▸ **Direction a**:
Count the lines in the entries below that contain the string "makeId", with case counting. Reply with only that number.
Start Text segment
# how many bees in a tube?



## Seattleite (Jan 30, 2010)

It definitely varies based on a whole lot of factors. 
Anywhere between 3 and 7 would be my guess. 
I've found you get far fewer eggs per tube when you use plastic straws, and more eggs when you use paper tubes or natural products like reeds.


----------



## BeeAware (Mar 24, 2007)

Like you said it varies from bee to bee and from season to season. Forage availability and weather are large factors. With my own mason bees I've seen as few as 5 cocoons and as many as 13 cocoons per 6 inch straw.


----------



## BorderBee (May 5, 2010)

I would agree hard to say for sure until you open it in the fall. I find sometimes the female MUDs the end shut without the tube being a full as it could be. But from my experience if it is full you get 1 bee for about every 1/2" of tube, with the last 1/2" always being empty. So in a 6" tube if full you should have 11 bees give or take a couple.


----------



## Ravenseye (Apr 2, 2006)

Last year I had 4 or 5 in a tube. I had more than a couple of tubes that were only half full though. Didn't find out about them until I tore the unit apart to clean the cocoons.


----------



## Renthorin (Feb 13, 2011)

Cool, thanks for the replies : - )

I now have 4 mudded over tubes and about 4 to 6 bees coming and going while I'm on the deck (garden).


----------



## DavesBees (Jun 2, 2009)

My experience is an average of 3 females and 4 males per 6 inch tube. Now if you go slightly smaller say 5/16 inch you will get smaller bees and more per tube. Another way to vary tube size is with the number of wraps of paper you use. I think the tubes with the extra space not filled are when momma is about to expire and seals the tube before she goes feet in the air.


----------
End Text segment
Start Dataset excerpts
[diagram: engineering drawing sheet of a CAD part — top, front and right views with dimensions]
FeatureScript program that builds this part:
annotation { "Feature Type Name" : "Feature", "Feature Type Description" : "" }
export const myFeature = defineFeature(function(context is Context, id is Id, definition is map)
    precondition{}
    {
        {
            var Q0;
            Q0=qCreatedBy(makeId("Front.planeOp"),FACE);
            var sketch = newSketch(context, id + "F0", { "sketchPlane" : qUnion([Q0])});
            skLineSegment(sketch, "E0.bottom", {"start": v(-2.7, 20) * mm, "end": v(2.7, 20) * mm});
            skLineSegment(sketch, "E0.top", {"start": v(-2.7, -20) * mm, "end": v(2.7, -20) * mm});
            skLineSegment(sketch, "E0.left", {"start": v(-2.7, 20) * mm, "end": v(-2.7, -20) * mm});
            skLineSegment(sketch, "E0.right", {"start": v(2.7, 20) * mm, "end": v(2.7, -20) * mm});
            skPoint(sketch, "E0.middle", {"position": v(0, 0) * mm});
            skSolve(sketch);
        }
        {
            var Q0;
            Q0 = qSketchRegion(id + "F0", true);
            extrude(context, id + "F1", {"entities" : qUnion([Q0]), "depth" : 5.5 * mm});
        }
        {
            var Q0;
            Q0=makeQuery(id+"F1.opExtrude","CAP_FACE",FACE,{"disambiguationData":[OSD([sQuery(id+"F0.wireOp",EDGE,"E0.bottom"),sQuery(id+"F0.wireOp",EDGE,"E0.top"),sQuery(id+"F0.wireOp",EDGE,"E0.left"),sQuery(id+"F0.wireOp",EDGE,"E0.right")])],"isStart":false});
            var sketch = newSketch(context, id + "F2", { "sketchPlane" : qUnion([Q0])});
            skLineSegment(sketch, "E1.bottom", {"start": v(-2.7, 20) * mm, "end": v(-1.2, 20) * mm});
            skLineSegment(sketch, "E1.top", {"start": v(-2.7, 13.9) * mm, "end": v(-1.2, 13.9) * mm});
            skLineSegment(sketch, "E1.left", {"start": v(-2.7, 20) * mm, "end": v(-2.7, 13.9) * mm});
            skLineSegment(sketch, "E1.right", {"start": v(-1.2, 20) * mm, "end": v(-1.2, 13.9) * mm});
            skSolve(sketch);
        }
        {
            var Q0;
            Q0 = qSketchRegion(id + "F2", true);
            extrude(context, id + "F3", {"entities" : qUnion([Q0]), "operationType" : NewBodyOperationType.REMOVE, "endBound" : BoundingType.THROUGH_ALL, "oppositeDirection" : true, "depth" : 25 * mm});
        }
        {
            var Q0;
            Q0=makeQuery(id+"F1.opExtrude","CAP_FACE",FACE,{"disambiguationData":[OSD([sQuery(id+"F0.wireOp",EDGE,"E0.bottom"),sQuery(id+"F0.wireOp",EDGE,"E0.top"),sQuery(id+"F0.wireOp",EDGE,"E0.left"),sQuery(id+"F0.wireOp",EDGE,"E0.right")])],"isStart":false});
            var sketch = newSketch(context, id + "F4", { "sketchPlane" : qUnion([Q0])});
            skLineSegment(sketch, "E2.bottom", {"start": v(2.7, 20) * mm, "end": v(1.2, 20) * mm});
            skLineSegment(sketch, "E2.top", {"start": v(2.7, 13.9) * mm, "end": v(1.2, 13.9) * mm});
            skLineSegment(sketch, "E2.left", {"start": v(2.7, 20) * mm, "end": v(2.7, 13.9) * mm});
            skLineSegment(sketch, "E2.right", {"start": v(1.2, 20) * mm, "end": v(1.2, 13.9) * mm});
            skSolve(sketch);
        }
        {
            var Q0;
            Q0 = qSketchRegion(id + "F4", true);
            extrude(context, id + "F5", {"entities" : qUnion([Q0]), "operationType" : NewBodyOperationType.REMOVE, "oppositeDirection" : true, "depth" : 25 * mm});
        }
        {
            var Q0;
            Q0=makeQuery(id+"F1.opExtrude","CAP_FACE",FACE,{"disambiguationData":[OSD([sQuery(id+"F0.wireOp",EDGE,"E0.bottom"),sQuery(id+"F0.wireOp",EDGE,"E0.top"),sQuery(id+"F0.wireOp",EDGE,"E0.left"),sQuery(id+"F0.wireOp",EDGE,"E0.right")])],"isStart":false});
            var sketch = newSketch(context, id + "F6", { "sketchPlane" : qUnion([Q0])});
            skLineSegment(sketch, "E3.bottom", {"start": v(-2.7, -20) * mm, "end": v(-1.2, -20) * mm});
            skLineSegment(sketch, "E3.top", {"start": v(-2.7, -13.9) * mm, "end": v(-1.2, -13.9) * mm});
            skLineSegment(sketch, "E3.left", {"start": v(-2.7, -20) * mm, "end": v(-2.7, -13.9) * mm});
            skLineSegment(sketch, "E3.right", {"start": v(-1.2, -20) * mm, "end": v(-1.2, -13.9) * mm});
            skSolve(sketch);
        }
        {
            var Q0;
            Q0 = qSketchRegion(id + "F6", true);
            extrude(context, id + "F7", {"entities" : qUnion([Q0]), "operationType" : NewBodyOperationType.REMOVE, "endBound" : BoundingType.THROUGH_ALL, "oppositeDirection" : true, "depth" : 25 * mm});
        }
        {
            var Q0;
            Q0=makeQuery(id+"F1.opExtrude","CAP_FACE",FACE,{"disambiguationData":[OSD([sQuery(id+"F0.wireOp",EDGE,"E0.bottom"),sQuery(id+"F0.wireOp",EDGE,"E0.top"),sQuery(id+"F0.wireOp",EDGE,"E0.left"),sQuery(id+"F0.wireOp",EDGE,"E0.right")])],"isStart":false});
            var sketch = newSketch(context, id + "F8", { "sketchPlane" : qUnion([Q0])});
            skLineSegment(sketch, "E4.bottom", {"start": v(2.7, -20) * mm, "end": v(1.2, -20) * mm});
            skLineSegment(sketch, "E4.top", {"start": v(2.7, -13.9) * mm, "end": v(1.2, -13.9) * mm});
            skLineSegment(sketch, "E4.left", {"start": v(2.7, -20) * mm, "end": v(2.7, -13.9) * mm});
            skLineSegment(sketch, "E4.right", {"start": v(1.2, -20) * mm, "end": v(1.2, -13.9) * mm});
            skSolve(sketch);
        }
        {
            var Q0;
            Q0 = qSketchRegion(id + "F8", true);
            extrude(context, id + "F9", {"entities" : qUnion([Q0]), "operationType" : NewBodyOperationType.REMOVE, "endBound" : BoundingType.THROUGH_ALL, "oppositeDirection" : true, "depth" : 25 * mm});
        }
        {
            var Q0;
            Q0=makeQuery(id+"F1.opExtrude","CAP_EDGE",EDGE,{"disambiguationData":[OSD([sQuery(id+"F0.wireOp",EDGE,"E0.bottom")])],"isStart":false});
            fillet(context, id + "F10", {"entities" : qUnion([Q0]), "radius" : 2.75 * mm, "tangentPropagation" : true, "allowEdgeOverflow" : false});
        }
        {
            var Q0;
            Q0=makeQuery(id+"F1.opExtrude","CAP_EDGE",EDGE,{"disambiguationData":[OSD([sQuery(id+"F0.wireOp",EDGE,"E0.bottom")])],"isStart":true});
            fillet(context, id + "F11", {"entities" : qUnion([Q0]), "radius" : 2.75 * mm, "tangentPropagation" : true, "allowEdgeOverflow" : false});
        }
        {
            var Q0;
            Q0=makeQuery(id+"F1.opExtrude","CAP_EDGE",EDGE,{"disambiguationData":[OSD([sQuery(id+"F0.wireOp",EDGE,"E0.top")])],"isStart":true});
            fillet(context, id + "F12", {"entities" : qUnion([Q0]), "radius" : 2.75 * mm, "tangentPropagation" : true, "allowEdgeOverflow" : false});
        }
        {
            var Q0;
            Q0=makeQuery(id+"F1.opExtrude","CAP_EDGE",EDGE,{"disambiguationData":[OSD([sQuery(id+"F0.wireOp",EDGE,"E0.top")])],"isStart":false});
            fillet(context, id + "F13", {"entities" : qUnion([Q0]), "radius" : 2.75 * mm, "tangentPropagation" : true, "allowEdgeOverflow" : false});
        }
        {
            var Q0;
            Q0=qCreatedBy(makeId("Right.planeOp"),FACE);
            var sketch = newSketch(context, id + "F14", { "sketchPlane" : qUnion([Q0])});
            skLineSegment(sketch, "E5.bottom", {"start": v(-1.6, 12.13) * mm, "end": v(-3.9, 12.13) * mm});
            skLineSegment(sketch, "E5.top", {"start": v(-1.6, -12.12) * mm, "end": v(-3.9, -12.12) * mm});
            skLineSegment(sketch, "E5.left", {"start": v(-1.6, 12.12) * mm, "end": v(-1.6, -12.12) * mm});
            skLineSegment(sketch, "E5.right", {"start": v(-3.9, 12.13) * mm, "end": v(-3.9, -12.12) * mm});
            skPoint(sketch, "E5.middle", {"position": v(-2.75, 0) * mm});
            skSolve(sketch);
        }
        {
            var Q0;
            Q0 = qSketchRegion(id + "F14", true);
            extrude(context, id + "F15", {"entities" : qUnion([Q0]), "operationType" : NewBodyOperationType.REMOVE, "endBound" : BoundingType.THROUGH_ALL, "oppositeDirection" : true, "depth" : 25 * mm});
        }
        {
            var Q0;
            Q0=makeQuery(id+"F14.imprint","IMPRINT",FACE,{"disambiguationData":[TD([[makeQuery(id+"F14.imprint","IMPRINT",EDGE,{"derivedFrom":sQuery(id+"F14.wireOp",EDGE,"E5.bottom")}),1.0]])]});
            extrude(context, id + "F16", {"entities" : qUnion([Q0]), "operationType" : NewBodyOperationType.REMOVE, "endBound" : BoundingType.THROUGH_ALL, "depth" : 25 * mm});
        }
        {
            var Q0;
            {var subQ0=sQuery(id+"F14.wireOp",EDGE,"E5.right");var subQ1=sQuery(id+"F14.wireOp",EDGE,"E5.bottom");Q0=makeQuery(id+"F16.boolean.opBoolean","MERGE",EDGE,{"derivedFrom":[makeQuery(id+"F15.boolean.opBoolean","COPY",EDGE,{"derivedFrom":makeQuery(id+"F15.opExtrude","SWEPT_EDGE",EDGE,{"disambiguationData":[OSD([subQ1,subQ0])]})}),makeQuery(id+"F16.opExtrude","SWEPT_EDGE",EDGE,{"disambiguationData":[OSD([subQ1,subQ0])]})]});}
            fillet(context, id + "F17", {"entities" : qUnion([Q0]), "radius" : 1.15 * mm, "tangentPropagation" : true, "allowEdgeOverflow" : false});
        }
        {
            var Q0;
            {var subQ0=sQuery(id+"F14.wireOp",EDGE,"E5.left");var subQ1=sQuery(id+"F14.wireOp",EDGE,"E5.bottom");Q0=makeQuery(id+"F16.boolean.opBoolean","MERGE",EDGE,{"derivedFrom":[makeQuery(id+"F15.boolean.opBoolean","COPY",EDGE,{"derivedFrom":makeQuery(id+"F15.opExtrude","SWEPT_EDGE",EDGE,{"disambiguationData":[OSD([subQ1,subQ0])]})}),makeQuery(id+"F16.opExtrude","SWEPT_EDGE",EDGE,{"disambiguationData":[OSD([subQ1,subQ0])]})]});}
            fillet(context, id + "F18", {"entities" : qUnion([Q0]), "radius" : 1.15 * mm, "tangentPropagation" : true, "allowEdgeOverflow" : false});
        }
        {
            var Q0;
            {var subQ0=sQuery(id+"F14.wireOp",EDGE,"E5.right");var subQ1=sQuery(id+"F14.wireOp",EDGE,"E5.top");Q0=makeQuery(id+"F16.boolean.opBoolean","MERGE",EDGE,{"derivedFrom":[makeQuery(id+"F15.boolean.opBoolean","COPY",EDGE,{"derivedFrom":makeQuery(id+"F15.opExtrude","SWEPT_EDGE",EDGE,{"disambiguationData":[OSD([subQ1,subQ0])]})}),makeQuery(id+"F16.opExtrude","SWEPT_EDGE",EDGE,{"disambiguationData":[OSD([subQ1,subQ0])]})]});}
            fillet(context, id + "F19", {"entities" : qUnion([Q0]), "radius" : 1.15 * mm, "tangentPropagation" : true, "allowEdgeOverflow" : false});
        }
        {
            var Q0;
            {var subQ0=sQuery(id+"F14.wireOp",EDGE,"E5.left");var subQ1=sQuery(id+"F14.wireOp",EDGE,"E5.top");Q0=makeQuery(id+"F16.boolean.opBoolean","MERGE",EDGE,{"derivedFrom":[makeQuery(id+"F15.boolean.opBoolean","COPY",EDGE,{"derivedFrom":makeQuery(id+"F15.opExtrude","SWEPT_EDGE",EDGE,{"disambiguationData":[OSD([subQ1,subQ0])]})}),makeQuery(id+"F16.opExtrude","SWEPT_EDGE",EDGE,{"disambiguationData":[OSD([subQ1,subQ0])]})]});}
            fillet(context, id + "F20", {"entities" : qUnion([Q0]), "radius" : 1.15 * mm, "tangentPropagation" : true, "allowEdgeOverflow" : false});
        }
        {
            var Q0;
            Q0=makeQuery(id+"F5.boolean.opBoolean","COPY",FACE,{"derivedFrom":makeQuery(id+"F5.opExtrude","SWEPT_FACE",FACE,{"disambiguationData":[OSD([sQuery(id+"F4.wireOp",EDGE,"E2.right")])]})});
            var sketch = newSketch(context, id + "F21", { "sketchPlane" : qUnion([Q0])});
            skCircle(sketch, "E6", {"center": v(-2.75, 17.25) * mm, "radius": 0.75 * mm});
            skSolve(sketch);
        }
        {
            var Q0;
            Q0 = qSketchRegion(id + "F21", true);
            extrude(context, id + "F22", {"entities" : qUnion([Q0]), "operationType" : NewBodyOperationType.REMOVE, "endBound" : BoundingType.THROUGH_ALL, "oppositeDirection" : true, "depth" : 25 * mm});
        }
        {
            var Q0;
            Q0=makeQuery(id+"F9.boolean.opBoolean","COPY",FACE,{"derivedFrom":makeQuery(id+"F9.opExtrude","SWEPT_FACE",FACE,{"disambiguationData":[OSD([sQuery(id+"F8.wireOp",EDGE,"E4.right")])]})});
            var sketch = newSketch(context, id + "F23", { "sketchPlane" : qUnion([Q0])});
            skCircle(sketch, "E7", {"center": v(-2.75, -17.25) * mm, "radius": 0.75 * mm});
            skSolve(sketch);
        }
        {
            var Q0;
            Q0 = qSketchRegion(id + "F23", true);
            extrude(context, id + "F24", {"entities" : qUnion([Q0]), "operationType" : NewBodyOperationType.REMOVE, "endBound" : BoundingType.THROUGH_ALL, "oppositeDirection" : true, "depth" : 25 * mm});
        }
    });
End Dataset excerpts
▸ **Direction b**:
Copy out the part of the bees-per-tube thread that starts at "Last year I" and ends at "replies : - )", word for word.

▸ **Correct result a**:
2

▸ **Correct result b**:
Last year I had 4 or 5 in a tube. I had more than a couple of tubes that were only half full though. Didn't find out about them until I tore the unit apart to clean the cocoons.


----------



## Renthorin (Feb 13, 2011)

Cool, thanks for the replies : - )